Dass es sich dessen ungeachtet lohnt, den Blick notwendigerweise nicht nur ins Ausland zu richten bewies die Journalistin Anne Roth, die im zweiten Hauptvortrag des ersten Tages „Sachsen dreht frei“ die Verhältnisse der Off- wie Onlineüberwachung im dortigen Freistaat thematisierte. Gerichtsverfahren gegen Nazis werden eingestellt, „Linke“ gerne überwacht und vor Gericht gestellt. An den sächsischen Gepflogenheiten extensiver Überwachung gibt es nach ihrer Darstellung keinerlei Änderung. Eher hätten Journalisten, welche die schwarzgelbsächsische Kumpanei mit Nazis thematisieren, auf „Druck von oben“ mit Beleidigungsklagen involvierter Polizisten zu rechnen.
Spass mit Schröder
Ohne Beleidigungsklagen ging es bislang beim größten Coup ab, den der CCC in diesem Jahr gelandet hat: Constanze Kurz, Frank Rieger und Ulf Buermeyer zerrissen gnadenlos den in Bayern entdeckten Staatstrojaner. Die Wanze erfüllt in keiner Weise Vorgaben des Bundesverfassungsgerichts. Dies hält Strafverfolgungsbehörden und CDU/CSU/SPD nicht davon ab, unverdrossen weiterhin auf diesem Instrument zu beharren. Für schon gequälte Heiterkeit im Plenum sorgten deshalb die Grünen in Baden-Württemberg, die unter dem ersten grünen Ministerpräsidenten „natürlich“ nun ebenfalls für den Trojanereinsatz sind. Schließlich lauere das Böse, zumal in Baden-Württemberg, immer und überall. Immerhin kann man bei diesem traurigen Thema auch Spass haben, wenn man sich die Protagonisten der Union auf diesem Feld betrachtet (hier Ausschnitte aus der Aktuellen Stunde des Bundestags).

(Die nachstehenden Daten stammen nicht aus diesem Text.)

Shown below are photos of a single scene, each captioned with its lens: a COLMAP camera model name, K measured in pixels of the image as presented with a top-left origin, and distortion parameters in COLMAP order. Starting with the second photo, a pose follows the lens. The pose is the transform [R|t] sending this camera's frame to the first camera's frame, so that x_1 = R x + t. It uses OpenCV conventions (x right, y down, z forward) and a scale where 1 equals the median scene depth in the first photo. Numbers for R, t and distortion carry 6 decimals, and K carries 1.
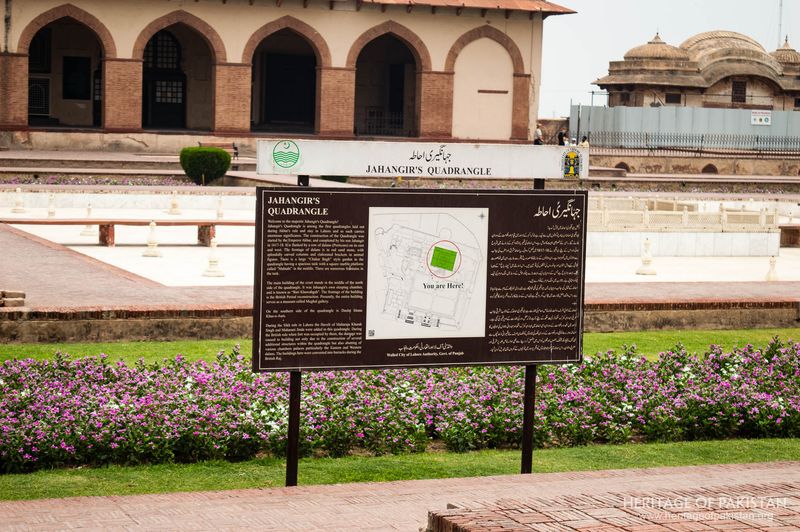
lens RADIAL K [[1852.0, 0, 400.0], [0, 1852.0, 266.0], [0, 0, 1]] dist [0.063499, 0.342190]
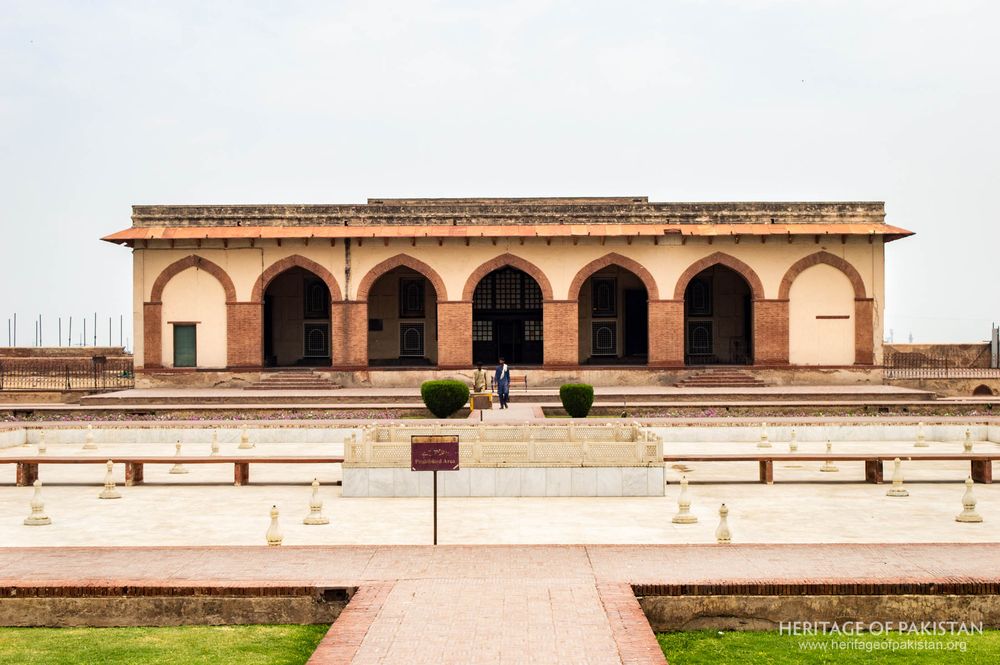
lens RADIAL K [[1533.8, 0, 500.0], [0, 1533.8, 332.5], [0, 0, 1]] dist [-0.014923, 0.009916]
pose [[0.924141, -0.038572, -0.380099, 0.223527], [0.001066, 0.995147, -0.098395, -0.006028], [0.382050, 0.090526, 0.919697, 0.201172]]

Vor allem die Ausführungen des Gatten unserer Familienministerin Schröder (Ole Schröder) begeisterten ob dessen rührender Inkompetenz die Kongressteilnehmer und führten zu spontanem Szenenapplaus. Ebenso die Ankündigung der Bundesregierung, nun ein Trojaner-Kompetenzzentrum schaffen zu wollen.

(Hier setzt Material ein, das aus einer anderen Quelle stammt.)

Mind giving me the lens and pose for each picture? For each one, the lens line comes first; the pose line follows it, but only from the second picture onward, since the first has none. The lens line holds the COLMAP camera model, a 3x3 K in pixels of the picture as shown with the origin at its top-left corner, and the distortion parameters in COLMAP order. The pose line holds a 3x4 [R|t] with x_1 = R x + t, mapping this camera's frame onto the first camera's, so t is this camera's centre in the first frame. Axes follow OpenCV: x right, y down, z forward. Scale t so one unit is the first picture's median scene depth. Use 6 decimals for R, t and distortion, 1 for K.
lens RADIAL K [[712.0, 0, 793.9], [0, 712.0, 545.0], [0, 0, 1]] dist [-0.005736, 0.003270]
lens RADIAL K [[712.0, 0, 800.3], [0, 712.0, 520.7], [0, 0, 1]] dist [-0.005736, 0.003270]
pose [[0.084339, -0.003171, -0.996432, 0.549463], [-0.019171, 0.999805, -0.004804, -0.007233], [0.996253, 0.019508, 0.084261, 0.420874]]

Apropos Kompetenz: Constanze Kurz lud ehemalige und aktive Trojaner-Entwickler der berühmt-berüchtigten Firma DigiTask ein, zu deren „Gewissenserleichterung“ weitere Infos und am liebsten den Quellcode unserer Staatswanze zu liefern.
Mit rund 4.000 Anwesenden sprengt der CCC angesichts dieser Themen, natürlich neben vielen technischen (Hacker-) Workshops und Vorträge einmal mehr die Kapazitäten des Kongresszentrums. Die jeweiligen Kartenkontingente waren innerhalb von Minuten im Vorverkauf im wahrsten Sinne des Wortes an den „Mann“ gegangen. Selten hat man auf Damentoiletten so viel Platz schwärmte eine aus NRW angereiste Funktionärin der Piratenpartei. Tatsächlich dominiert das männliche Kongresspublikum.

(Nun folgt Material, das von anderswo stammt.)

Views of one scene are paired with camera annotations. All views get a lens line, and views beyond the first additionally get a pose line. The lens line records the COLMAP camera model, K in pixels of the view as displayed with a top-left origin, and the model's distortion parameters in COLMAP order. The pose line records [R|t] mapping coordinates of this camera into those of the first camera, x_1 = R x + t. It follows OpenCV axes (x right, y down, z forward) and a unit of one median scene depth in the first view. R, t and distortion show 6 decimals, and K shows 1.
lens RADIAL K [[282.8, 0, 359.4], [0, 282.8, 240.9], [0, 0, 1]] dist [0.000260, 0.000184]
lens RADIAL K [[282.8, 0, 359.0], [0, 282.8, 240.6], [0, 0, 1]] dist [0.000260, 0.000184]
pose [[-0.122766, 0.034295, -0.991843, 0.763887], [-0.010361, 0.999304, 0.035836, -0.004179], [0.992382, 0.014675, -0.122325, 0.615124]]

Auch immer mehr internationales Publikum ist anwesend. Bemerkenswert: Eine kurze Umfrage ergab, dass mindestens ein Drittel der Anwesenden zum ersten Male bei einem Chaos_Congress sind. An Nachwuchs für die Netzszene scheint somit kein Mangel zu herrschen. Auch wenn viele, die sogar auf Treppen und in den Gängen sitzen müssen, nur mal so aus Neugierde oder wie zwei Münchener aus beruflichem Interesse anreisten. Sie seien aber nicht vom BND, wird gleich hinzu gefügt. Ob das mit den feindlichen Linien zusammenhängt?